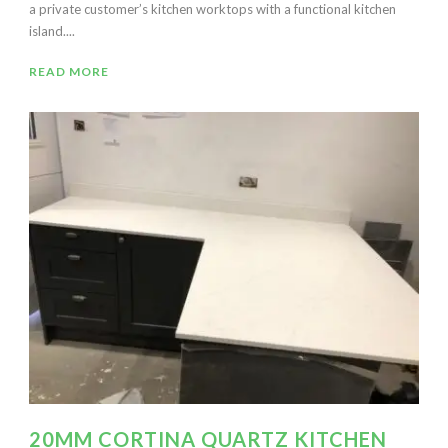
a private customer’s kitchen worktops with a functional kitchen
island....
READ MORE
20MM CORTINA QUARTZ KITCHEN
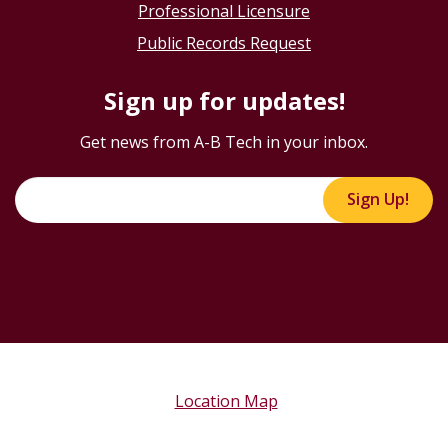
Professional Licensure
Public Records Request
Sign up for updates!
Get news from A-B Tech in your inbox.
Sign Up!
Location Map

──────

### Written task:
In the listing above, the line with "Sign up for updates!" and every line after it must be set down word for word, and no other line.

### The completed task:
Sign up for updates!
Get news from A-B Tech in your inbox.
Sign Up!
Location Map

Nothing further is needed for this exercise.